═════ DATA SUPPLIED
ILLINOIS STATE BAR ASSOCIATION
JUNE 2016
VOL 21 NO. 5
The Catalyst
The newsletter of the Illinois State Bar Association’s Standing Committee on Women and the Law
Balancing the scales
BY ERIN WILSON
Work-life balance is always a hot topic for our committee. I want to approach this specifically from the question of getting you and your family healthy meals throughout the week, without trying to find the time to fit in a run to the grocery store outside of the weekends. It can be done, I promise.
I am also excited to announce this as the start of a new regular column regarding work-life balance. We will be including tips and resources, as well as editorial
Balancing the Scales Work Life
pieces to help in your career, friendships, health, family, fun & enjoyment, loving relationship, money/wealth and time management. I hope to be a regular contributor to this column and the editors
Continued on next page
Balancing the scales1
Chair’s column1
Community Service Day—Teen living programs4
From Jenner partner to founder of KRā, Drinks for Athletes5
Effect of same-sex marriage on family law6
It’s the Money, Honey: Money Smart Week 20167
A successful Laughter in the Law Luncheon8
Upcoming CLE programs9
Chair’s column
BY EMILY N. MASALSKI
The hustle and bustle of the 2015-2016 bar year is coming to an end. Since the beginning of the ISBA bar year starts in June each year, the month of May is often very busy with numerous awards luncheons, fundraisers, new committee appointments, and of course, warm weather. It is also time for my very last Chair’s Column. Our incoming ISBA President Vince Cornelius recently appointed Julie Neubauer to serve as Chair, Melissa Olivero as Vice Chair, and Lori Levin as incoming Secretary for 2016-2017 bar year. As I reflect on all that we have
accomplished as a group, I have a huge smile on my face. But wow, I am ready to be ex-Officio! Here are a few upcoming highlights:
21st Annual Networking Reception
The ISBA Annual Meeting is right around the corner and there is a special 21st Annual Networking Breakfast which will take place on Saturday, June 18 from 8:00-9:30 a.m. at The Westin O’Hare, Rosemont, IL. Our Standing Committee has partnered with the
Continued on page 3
══════════
Retype each line above exactly as written.

ILLINOIS STATE BAR ASSOCIATION
JUNE 2016
VOL 21 NO. 5
The Catalyst
The newsletter of the Illinois State Bar Association’s Standing Committee on Women and the Law
Balancing the scales
BY ERIN WILSON
Work-life balance is always a hot topic for our committee. I want to approach this specifically from the question of getting you and your family healthy meals throughout the week, without trying to find the time to fit in a run to the grocery store outside of the weekends. It can be done, I promise.
I am also excited to announce this as the start of a new regular column regarding work-life balance. We will be including tips and resources, as well as editorial
Balancing the Scales Work Life
pieces to help in your career, friendships, health, family, fun & enjoyment, loving relationship, money/wealth and time management. I hope to be a regular contributor to this column and the editors
Continued on next page
Balancing the scales1
Chair’s column1
Community Service Day—Teen living programs4
From Jenner partner to founder of KRā, Drinks for Athletes5
Effect of same-sex marriage on family law6
It’s the Money, Honey: Money Smart Week 20167
A successful Laughter in the Law Luncheon8
Upcoming CLE programs9
Chair’s column
BY EMILY N. MASALSKI
The hustle and bustle of the 2015-2016 bar year is coming to an end. Since the beginning of the ISBA bar year starts in June each year, the month of May is often very busy with numerous awards luncheons, fundraisers, new committee appointments, and of course, warm weather. It is also time for my very last Chair’s Column. Our incoming ISBA President Vince Cornelius recently appointed Julie Neubauer to serve as Chair, Melissa Olivero as Vice Chair, and Lori Levin as incoming Secretary for 2016-2017 bar year. As I reflect on all that we have
accomplished as a group, I have a huge smile on my face. But wow, I am ready to be ex-Officio! Here are a few upcoming highlights:
21st Annual Networking Reception
The ISBA Annual Meeting is right around the corner and there is a special 21st Annual Networking Breakfast which will take place on Saturday, June 18 from 8:00-9:30 a.m. at The Westin O’Hare, Rosemont, IL. Our Standing Committee has partnered with the
Continued on page 3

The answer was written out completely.